How islands can contribute to a better understanding of adaptation finance allocation
by Clara Ida Bartram Gurresø ꞏ
There is a wide consensus within climate justice that the most vulnerable must receive support for adaptation. In line with this, the Paris Agreement stipulates that adaptation finance should prioritise “particularly vulnerable” Parties, including Small Island Developing States (SIDS) and Least Developed Countries (LDCs). The focus on vulnerable countries neglects that climate change may impact communities differently at the subnational level. It is important to pay attention to the local level because adaptation mainly benefits the localities in which they are implemented. If we are serious about prioritising the most vulnerable, then it is not sufficient to provide finance to SIDS and LDCs, we must also ensure that it reaches the most vulnerable within those countries – what Sam Barrett (2013) refers to as multiscalar climate justice.
To assess whether adaptation finance reaches the most vulnerable people and communities, studies have examined allocation at the subnational level in recipient countries. Most subnational allocation studies focus on LDCs, while SIDS are overlooked in the literature. SIDS have unique social, economic, political and physical characteristics that set them apart from other countries, including LDCs, and shapes both their vulnerability and general resource allocation. SIDS are low-lying coastal nations that consist mostly or entirely of coastal zones, making them highly vulnerable to changes in sea-levels and sea-surface temperatures. They have small populations, varying from 1,620 in Niue to 11.3 million in Cuba. Although some SIDS have a high GDP per capita, their overall economies are small and vulnerable to external shocks, which makes it difficult for them to recover from the impacts of severe weather events. Dominica is a stark example of this: in 2015, Storm Erica left damages equivalent to 90% of the country’s national GDP, and only two years later, in 2017, Hurricane Maria hit and caused damages for 224% of GDP. Due to their low contribution to global emissions and their high vulnerability to climate change, adaptation is a key priority for SIDS.
In addition to shaping their vulnerability to climate change, the smallness of SIDS also influences the structure of their societies and general resource distribution. That is the argument by Baldacchino and Veenendaal (2018), who identify four central themes that characterise island societies: monopoly, intimacy, totality and emigration (coined the MITE syndrome). In short, they argue that in small island societies, power tends to be concentrated in the hands of a few individuals or institutions. There is a lack of political anonymity, and supporters of the ruling party have better access to the political elite and state resources. Finally, citizens and politicians are close to each other and people often interact in overlapping (private and professional) role relationships. The only option for inhabitants who cannot tolerate these traits is to emigrate. Due to these unique traits, findings from subnational allocation studies in LDCs cannot necessarily be generalised to SIDS.
SIDS are considered to be among the most vulnerable countries to climate change, and it is therefore widely agreed that they should be priority recipients for international adaptation finance. A multiscalar approach to climate justice requires that the finance also reaches the most vulnerable groups within SIDS, but there is a lack of evidence on whether this indeed happens. Drawing on concepts from island and small states studies could offer a new and valuable contribution to the literature on climate justice and adaptation finance allocation. That is one of the objectives of project adjust, an inter-disciplinary research group based at Kiel University. Through a study of allocation procedures and criteria in Seychelles, we examine what drives subnational allocation of adaptation finance in SIDS and the role that vulnerability plays in decision-making.
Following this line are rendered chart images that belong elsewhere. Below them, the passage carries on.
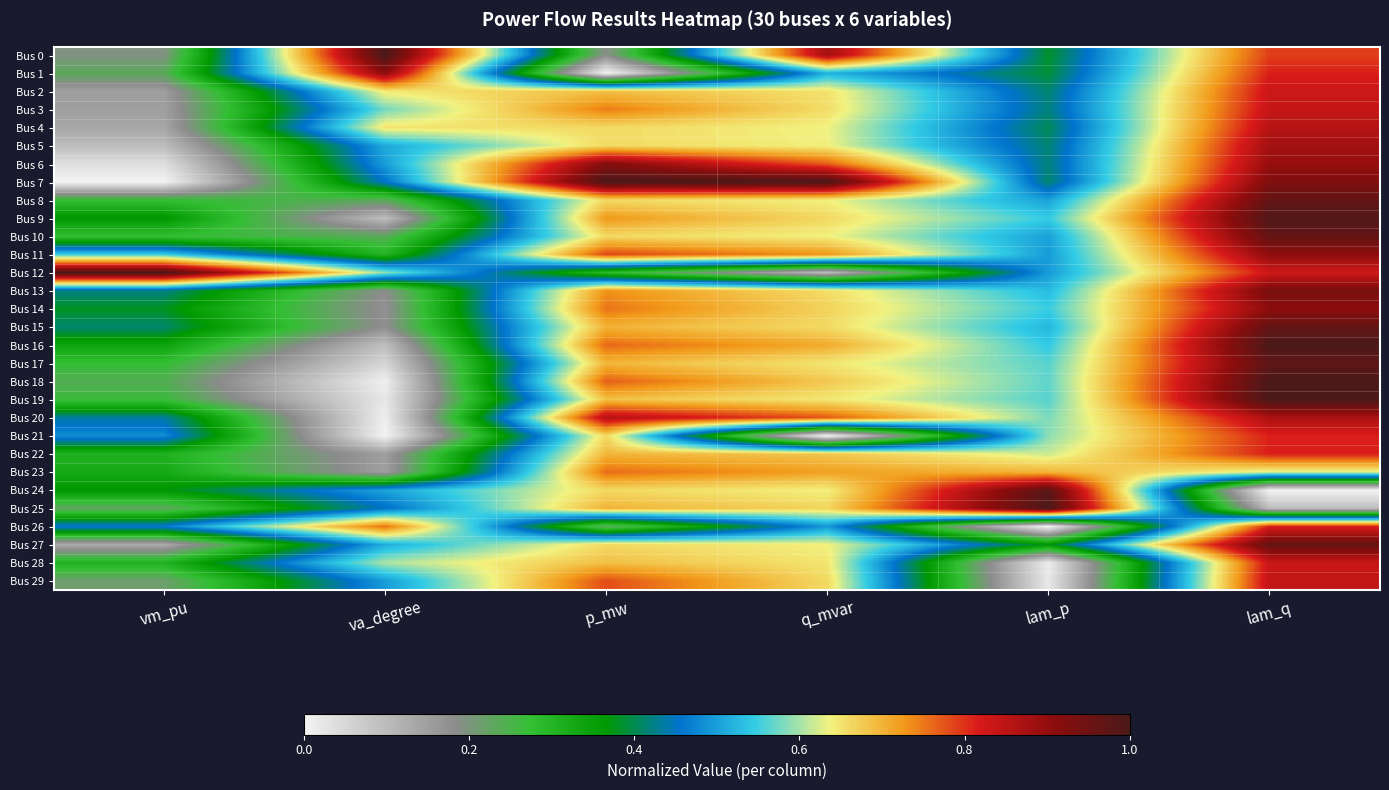

Reading right to left, extract all data points from this chart.

Bus 0: lam_q=0.8	lam_p=0.4	q_mvar=0.9	p_mw=0.2	va_degree=1.0	vm_pu=0.2
Bus 1: lam_q=0.8	lam_p=0.4	q_mvar=0.5	p_mw=0.0	va_degree=0.9	vm_pu=0.2
Bus 2: lam_q=0.8	lam_p=0.4	q_mvar=0.7	p_mw=0.7	va_degree=0.6	vm_pu=0.2
Bus 3: lam_q=0.8	lam_p=0.4	q_mvar=0.7	p_mw=0.7	va_degree=0.6	vm_pu=0.1
Bus 4: lam_q=0.9	lam_p=0.4	q_mvar=0.6	p_mw=0.7	va_degree=0.6	vm_pu=0.1
Bus 5: lam_q=0.9	lam_p=0.4	q_mvar=0.6	p_mw=0.7	va_degree=0.5	vm_pu=0.1
Bus 6: lam_q=0.9	lam_p=0.4	q_mvar=0.8	p_mw=0.9	va_degree=0.5	vm_pu=0.0
Bus 7: lam_q=0.9	lam_p=0.4	q_mvar=1.0	p_mw=1.0	va_degree=0.5	vm_pu=0.0
Bus 8: lam_q=1.0	lam_p=0.5	q_mvar=0.6	p_mw=0.7	va_degree=0.2	vm_pu=0.3
Bus 9: lam_q=1.0	lam_p=0.5	q_mvar=0.7	p_mw=0.7	va_degree=0.1	vm_pu=0.4
Bus 10: lam_q=1.0	lam_p=0.5	q_mvar=0.6	p_mw=0.7	va_degree=0.2	vm_pu=0.3
Bus 11: lam_q=0.9	lam_p=0.5	q_mvar=0.7	p_mw=0.8	va_degree=0.3	vm_pu=0.5
Bus 12: lam_q=0.8	lam_p=0.5	q_mvar=0.1	p_mw=0.3	va_degree=0.6	vm_pu=1.0
Bus 13: lam_q=0.9	lam_p=0.5	q_mvar=0.7	p_mw=0.7	va_degree=0.2	vm_pu=0.4
Bus 14: lam_q=0.9	lam_p=0.5	q_mvar=0.7	p_mw=0.8	va_degree=0.2	vm_pu=0.4
Bus 15: lam_q=1.0	lam_p=0.5	q_mvar=0.7	p_mw=0.7	va_degree=0.2	vm_pu=0.4
Bus 16: lam_q=1.0	lam_p=0.5	q_mvar=0.7	p_mw=0.8	va_degree=0.1	vm_pu=0.3
Bus 17: lam_q=1.0	lam_p=0.6	q_mvar=0.6	p_mw=0.7	va_degree=0.1	vm_pu=0.3
Bus 18: lam_q=1.0	lam_p=0.6	q_mvar=0.7	p_mw=0.8	va_degree=0.0	vm_pu=0.2
Bus 19: lam_q=1.0	lam_p=0.6	q_mvar=0.6	p_mw=0.7	va_degree=0.0	vm_pu=0.3
Bus 20: lam_q=0.9	lam_p=0.6	q_mvar=0.8	p_mw=0.9	va_degree=0.0	vm_pu=0.4
Bus 21: lam_q=0.8	lam_p=0.6	q_mvar=0.0	p_mw=0.7	va_degree=0.0	vm_pu=0.5
Bus 22: lam_q=0.8	lam_p=0.6	q_mvar=0.7	p_mw=0.7	va_degree=0.2	vm_pu=0.3
Bus 23: lam_q=0.6	lam_p=0.7	q_mvar=0.7	p_mw=0.8	va_degree=0.1	vm_pu=0.3
Bus 24: lam_q=0.0	lam_p=1.0	q_mvar=0.6	p_mw=0.7	va_degree=0.5	vm_pu=0.4
Bus 25: lam_q=0.1	lam_p=1.0	q_mvar=0.7	p_mw=0.7	va_degree=0.5	vm_pu=0.2
Bus 26: lam_q=0.8	lam_p=0.0	q_mvar=0.5	p_mw=0.2	va_degree=0.8	vm_pu=0.5
Bus 27: lam_q=1.0	lam_p=0.4	q_mvar=0.6	p_mw=0.7	va_degree=0.5	vm_pu=0.1
Bus 28: lam_q=0.8	lam_p=0.0	q_mvar=0.6	p_mw=0.7	va_degree=0.6	vm_pu=0.3
Bus 29: lam_q=0.8	lam_p=0.0	q_mvar=0.7	p_mw=0.8	va_degree=0.5	vm_pu=0.2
Adaptation finance in Seychelles comes from a variety of sources, including domestic budgets, multilateral funds and blended finance. The Ministry of Agriculture, Climate Change and Environment (MACCE) plays an important role in allocation of both domestic and multilateral funding. Some informants expressed the view that MACCE prioritises projects that relate to their own objectives (ie. explicitly environmental) while projects in other sectors such as health are neglected. Preliminary results further suggest that national adaptation finance actors in Seychelles have inconsistent perceptions of who constitutes particularly vulnerable groups, and even if there are subgroups who are more vulnerable than the rest of the population.
The national government prioritises adaptation projects that protect critical infrastructure and benefit the greatest number of people. Critical infrastructure consists of eg. the Victoria harbour, airport, hospitals and roads, most of which are located near the coast and therefore vulnerable to rising sea-levels and coastal erosion. Informants often rationalised this prioritisation based on the argument that critical infrastructure is vital for the national economy: the Victoria harbour is a central point for all export and import, and the airport is vital for international travel and tourism. Protecting the economy was not considered at odds with protecting the most vulnerable; on the contrary it was regarded as a means of protecting the whole population including the most vulnerable. This argument broaches complex questions of who benefit from economic activities, which require careful unpacking. Importantly, it must be considered in the context of Seychelles’ fragile economy, which, as many other SIDS, rests almost entirely on fishing and tourism.
The findings outlined here require further analysis, but suggest that vulnerability plays a complex role in the subnational allocation of adaptation finance in SIDS. Moreover, research is needed to understand perceptions of vulnerability in the light of SIDS’ unique characteristics.